[bug-mailutils] iterating through large mailbox: memory consumption

From: Robby Villegas
Subject: [bug-mailutils] iterating through large mailbox: memory consumption
Date: Thu, 3 Mar 2005 12:06:01 -0600

I am writing a program that reads all messages in a mailbox in
sequence, say to convert the mailbox into a structured representation,
or to compile on-the-fly statistics regarding headers, or similar

One of the mailboxes contains spam sent to a domain.  The sample I
have is a Unix mbox file with 45,000 messages.  Iterating through the
messages with

  mailbox_messages_count(mboxObj, &numMessages)

  for (m = 1; m <= numMessages; ++m) {
    mailbox_get_message(mboxObj, m, &msgObj);
      /* ... some code ... */
    message_destroy(&msgObj, message_get_owner(msgObj));

consumes close to 300 MB of RAM on my machine.

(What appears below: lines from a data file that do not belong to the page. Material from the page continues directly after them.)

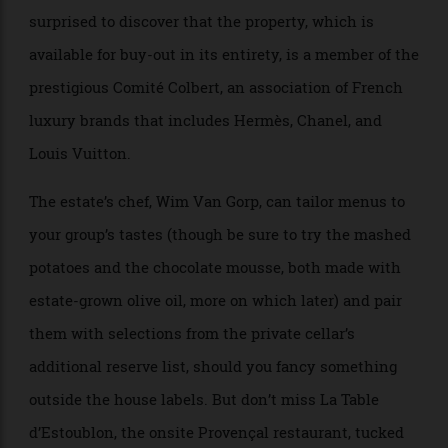
countless fascinating artifacts and
objets
. (Among the
books piled high in the salon is a volume detailing the
home’s many imported carpets.) Visitors won’t be
surprised to discover that the property, which is
available for buy-out in its entirety, is a member of the
prestigious Comité Colbert, an association of French
luxury brands that includes Hermès, Chanel, and
Louis Vuitton.
The estate’s chef, Wim Van Gorp, can tailor menus to
your group’s tastes (though be sure to try the mashed
potatoes and the chocolate mousse, both made with
estate-grown olive oil, more on which later) and pair
them with selections from the private cellar’s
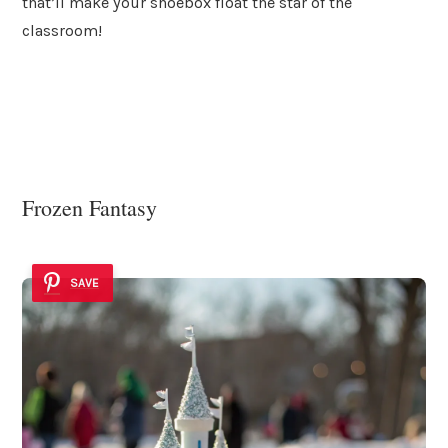
that’ll make your shoebox float the star of the
classroom!
Frozen Fantasy
SAVE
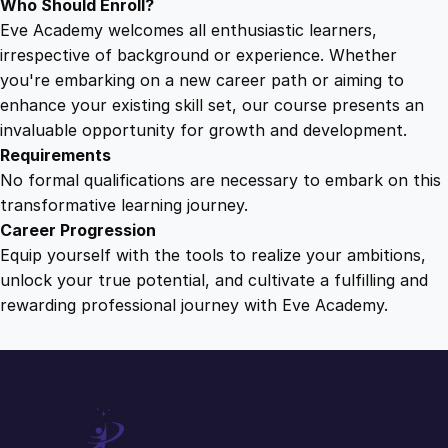
Who Should Enroll?
Eve Academy welcomes all enthusiastic learners,
irrespective of background or experience. Whether
you're embarking on a new career path or aiming to
enhance your existing skill set, our course presents an
invaluable opportunity for growth and development.
Requirements
No formal qualifications are necessary to embark on this
transformative learning journey.
Career Progression
Equip yourself with the tools to realize your ambitions,
unlock your true potential, and cultivate a fulfilling and
rewarding professional journey with Eve Academy.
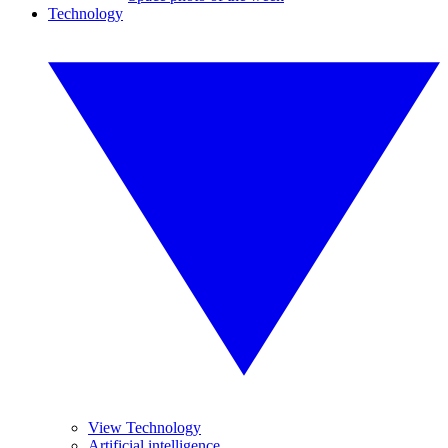
Technology
View Technology
Artificial intelligence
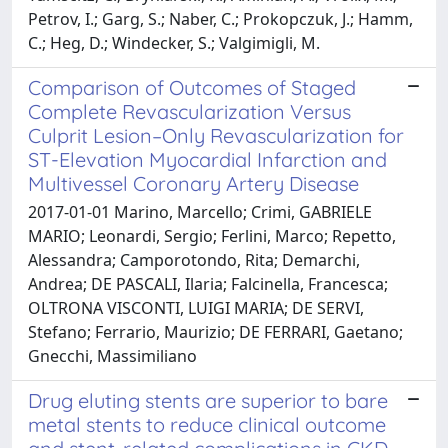
Petrov, I.; Garg, S.; Naber, C.; Prokopczuk, J.; Hamm,
C.; Heg, D.; Windecker, S.; Valgimigli, M.
Comparison of Outcomes of Staged
Complete Revascularization Versus
Culprit Lesion–Only Revascularization for
ST-Elevation Myocardial Infarction and
Multivessel Coronary Artery Disease
2017-01-01 Marino, Marcello; Crimi, GABRIELE
MARIO; Leonardi, Sergio; Ferlini, Marco; Repetto,
Alessandra; Camporotondo, Rita; Demarchi,
Andrea; DE PASCALI, Ilaria; Falcinella, Francesca;
OLTRONA VISCONTI, LUIGI MARIA; DE SERVI,
Stefano; Ferrario, Maurizio; DE FERRARI, Gaetano;
Gnecchi, Massimiliano
Drug eluting stents are superior to bare
metal stents to reduce clinical outcome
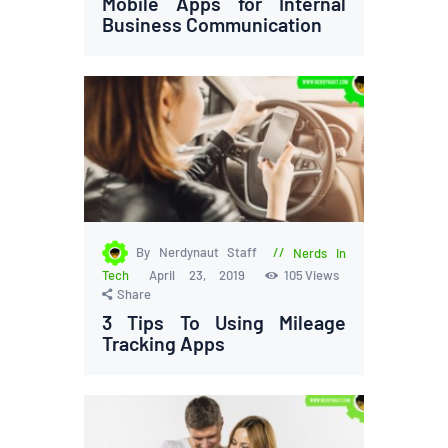
Mobile Apps for Internal
Business Communication
By Nerdynaut Staff
Nerds in
Tech
April 23, 2019
105
Views
Share
3 Tips To Using Mileage
Tracking Apps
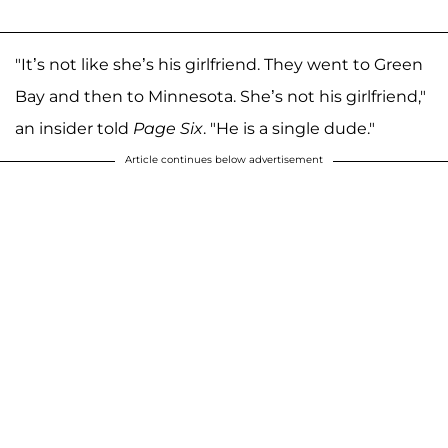
"It’s not like she’s his girlfriend. They went to Green
Bay and then to Minnesota. She’s not his girlfriend,"
an insider told
Page Six
. "He is a single dude."
Article continues below advertisement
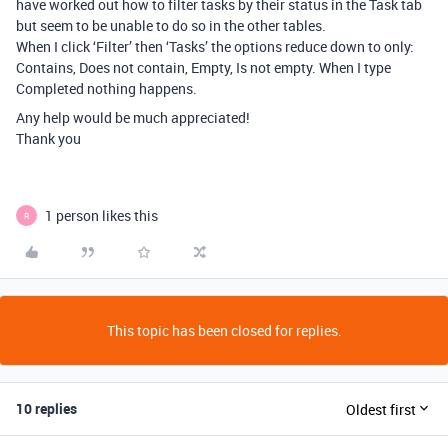
have worked out how to filter tasks by their status in the Task tab
but seem to be unable to do so in the other tables.
When I click ‘Filter’ then ‘Tasks’ the options reduce down to only:
Contains, Does not contain, Empty, Is not empty. When I type
Completed nothing happens.
Any help would be much appreciated!
Thank you
1 person likes this
R
This topic has been closed for replies.
10 replies
Oldest first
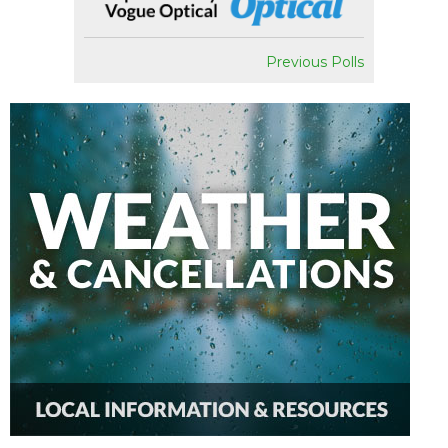
Previous Polls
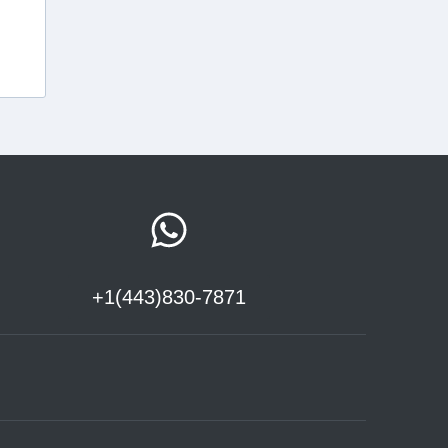
+1(443)830-7871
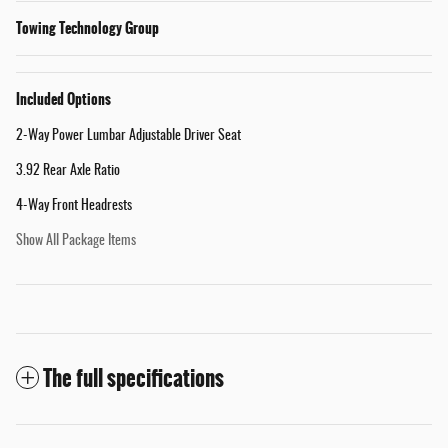
Towing Technology Group
Included Options
2-Way Power Lumbar Adjustable Driver Seat
3.92 Rear Axle Ratio
4-Way Front Headrests
Show All Package Items
The full specifications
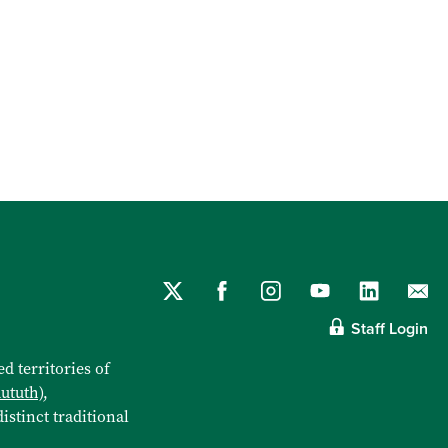
Staff Login
d territories of
aututh)
,
istinct traditional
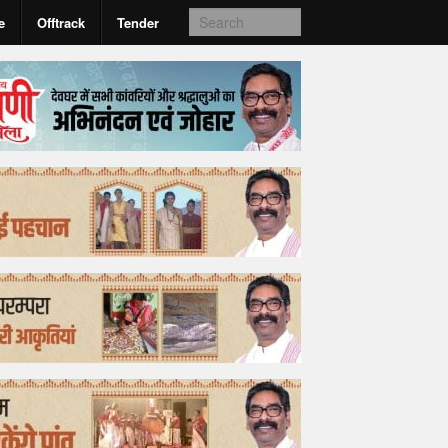
e
Offtrack
Tender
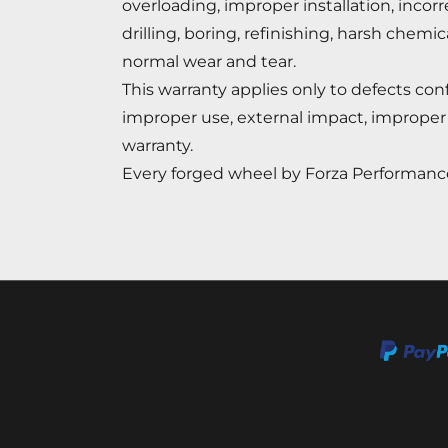
overloading, improper installation, incor
drilling, boring, refinishing, harsh chemi
normal wear and tear.
This warranty applies only to defects c
improper use, external impact, improper 
warranty.
Every forged wheel by Forza Performance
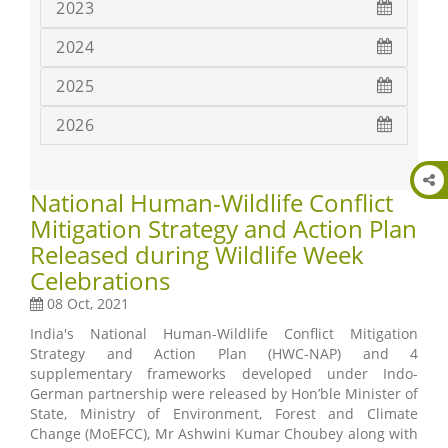
2023
2024
2025
2026
National Human-Wildlife Conflict
Mitigation Strategy and Action Plan
Released during Wildlife Week
Celebrations
08 Oct, 2021
India's National Human-Wildlife Conflict Mitigation
Strategy and Action Plan (HWC-NAP) and 4
supplementary frameworks developed under Indo-
German partnership were released by Hon’ble Minister of
State, Ministry of Environment, Forest and Climate
Change (MoEFCC), Mr Ashwini Kumar Choubey along with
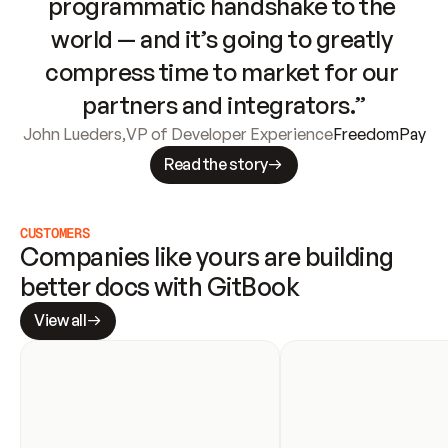
programmatic handshake to the 
world — and it’s going to greatly 
compress time to market for our 
partners and integrators.”
John Lueders
,
VP of Developer Experience
FreedomPay
Read the story
CUSTOMERS
Companies like yours are building 
better docs with GitBook
View all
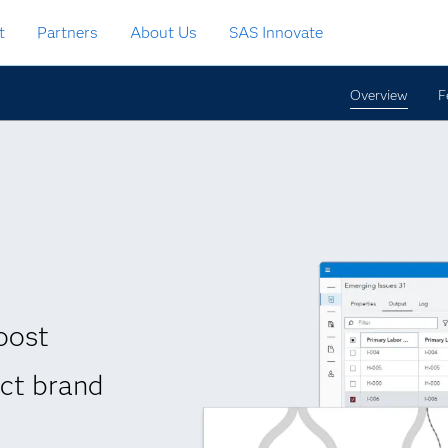
t
Partners
About Us
SAS Innovate
Overview
F
oost
ect brand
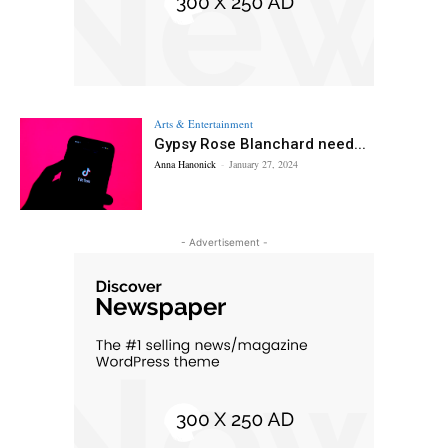
Arts & Entertainment
Gypsy Rose Blanchard need...
Anna Hanonick
-
January 27, 2024
- Advertisement -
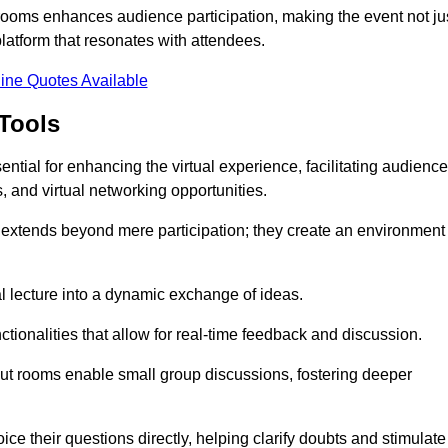
t rooms enhances audience participation, making the event not ju
latform that resonates with attendees.
ine Quotes Available
Tools
ntial for enhancing the virtual experience, facilitating audience
 and virtual networking opportunities.
es extends beyond mere participation; they create an environment
nal lecture into a dynamic exchange of ideas.
tionalities that allow for real-time feedback and discussion.
out rooms enable small group discussions, fostering deeper
ce their questions directly, helping clarify doubts and stimulate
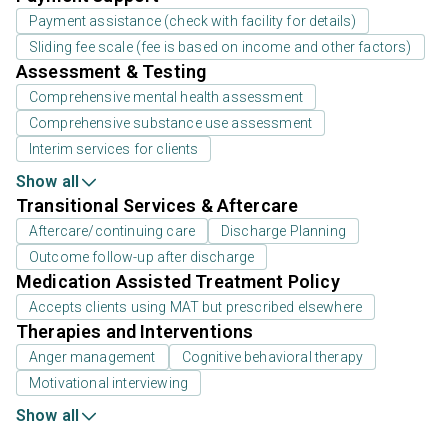
Payment assistance (check with facility for details)
Sliding fee scale (fee is based on income and other factors)
Assessment & Testing
Comprehensive mental health assessment
Comprehensive substance use assessment
Interim services for clients
Show all
Transitional Services & Aftercare
Aftercare/continuing care
Discharge Planning
Outcome follow-up after discharge
Medication Assisted Treatment Policy
Accepts clients using MAT but prescribed elsewhere
Therapies and Interventions
Anger management
Cognitive behavioral therapy
Motivational interviewing
Show all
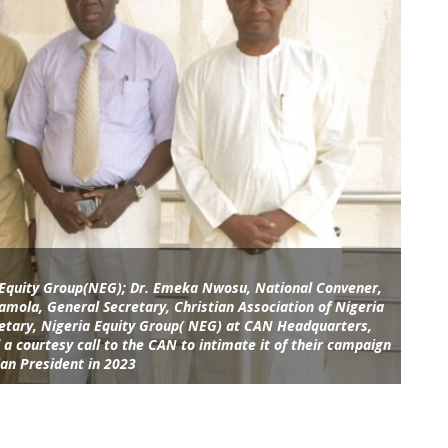
a Equity Group(NEG); Dr. Emeka Nwosu, National Convener,
amola, General Secretary, Christian Association of Nigeria
tary, Nigeria Equity Group( NEG) at CAN Headquarters,
a courtesy call to the CAN to intimate it of their campaign
ian President in 2023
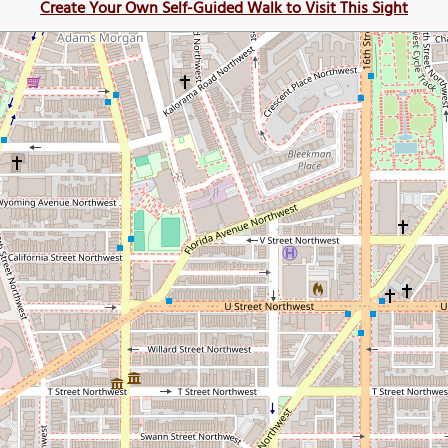
Create Your Own Self-Guided Walk to Visit This Sight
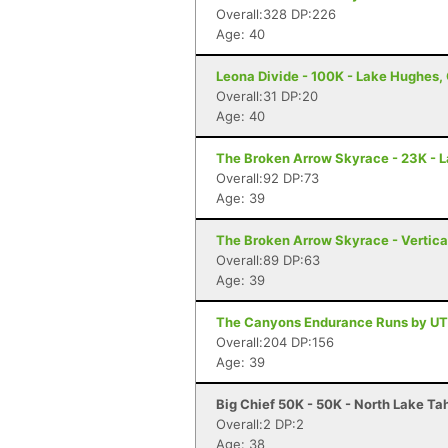
Overall:328 DP:226
Age: 40
Leona Divide - 100K - Lake Hughes,
Overall:31 DP:20
Age: 40
The Broken Arrow Skyrace - 23K - 
Overall:92 DP:73
Age: 39
The Broken Arrow Skyrace - Vertica
Overall:89 DP:63
Age: 39
The Canyons Endurance Runs by UT
Overall:204 DP:156
Age: 39
Big Chief 50K - 50K - North Lake Ta
Overall:2 DP:2
Age: 38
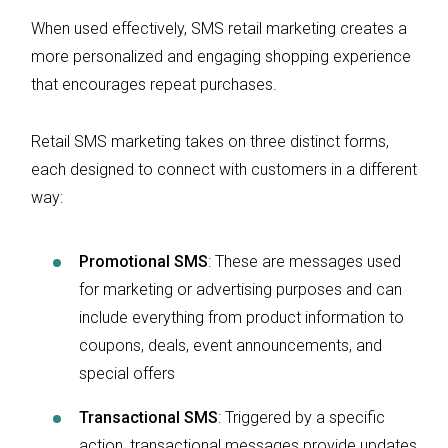
When used effectively, SMS retail marketing creates a
more personalized and engaging shopping experience
that encourages repeat purchases.
Retail SMS marketing takes on three distinct forms,
each designed to connect with customers in a different
way:
Promotional SMS
: These are messages used
for marketing or advertising purposes and can
include everything from product information to
coupons, deals, event announcements, and
special offers
Transactional SMS
: Triggered by a specific
action, transactional messages provide updates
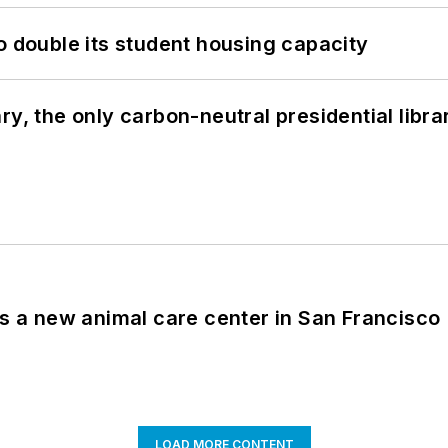
o double its student housing capacity
y, the only carbon-neutral presidential libra
es a new animal care center in San Francisco
LOAD MORE CONTENT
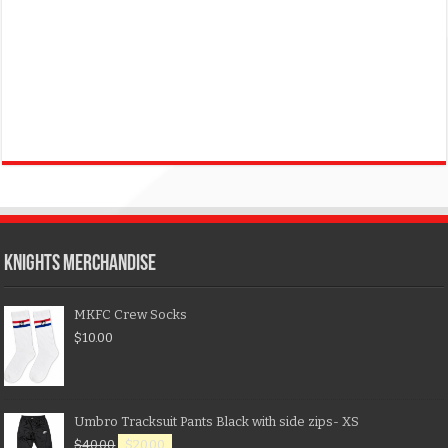
KNIGHTS MERCHANDISE
MKFC Crew Socks
$
10.00
Umbro Tracksuit Pants Black with side zips- XS
$
40.00
$
20.00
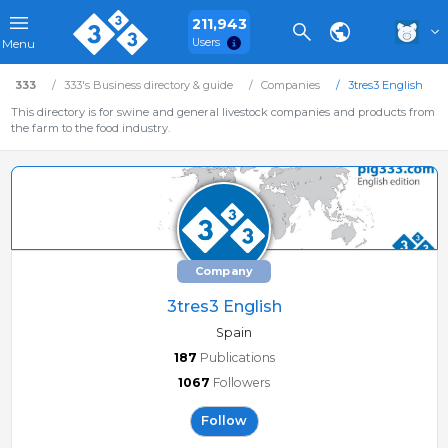
211,943
Users
Menu
333
333's Business directory & guide
Companies
3tres3 English
This directory is for swine and general livestock companies and products from
the farm to the food industry.
Company
3tres3 English
Spain
187
Publications
1067
Followers
Follow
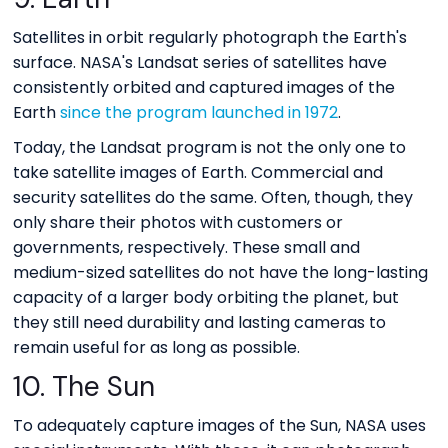
Satellites in orbit regularly photograph the Earth's
surface. NASA's Landsat series of satellites have
consistently orbited and captured images of the
Earth
since the program launched in 1972
.
Today, the Landsat program is not the only one to
take satellite images of Earth. Commercial and
security satellites do the same. Often, though, they
only share their photos with customers or
governments, respectively. These small and
medium-sized satellites do not have the long-lasting
capacity of a larger body orbiting the planet, but
they still need durability and lasting cameras to
remain useful for as long as possible.
10. The Sun
To adequately capture images of the Sun, NASA uses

Is there a way to go through the messages one-by-one without using
memory proportional to the total file size?  Maybe I'm doing something

I looked at the supplied frm.c, and also ran frm on my big mailbox,
but found that it, also, consumes lots of memory.

Robby Villegas

P.S.  Actually, the count alone, mailbox_messages_count(mboxObj,
&numMessages), consumes this much memory.  Seeking to a message at the
end with, say mailbox_get_message(mboxObj, 45000 &msgObj), without
computing the count first (since I know that 45000 is valid here),
also consumes the memory.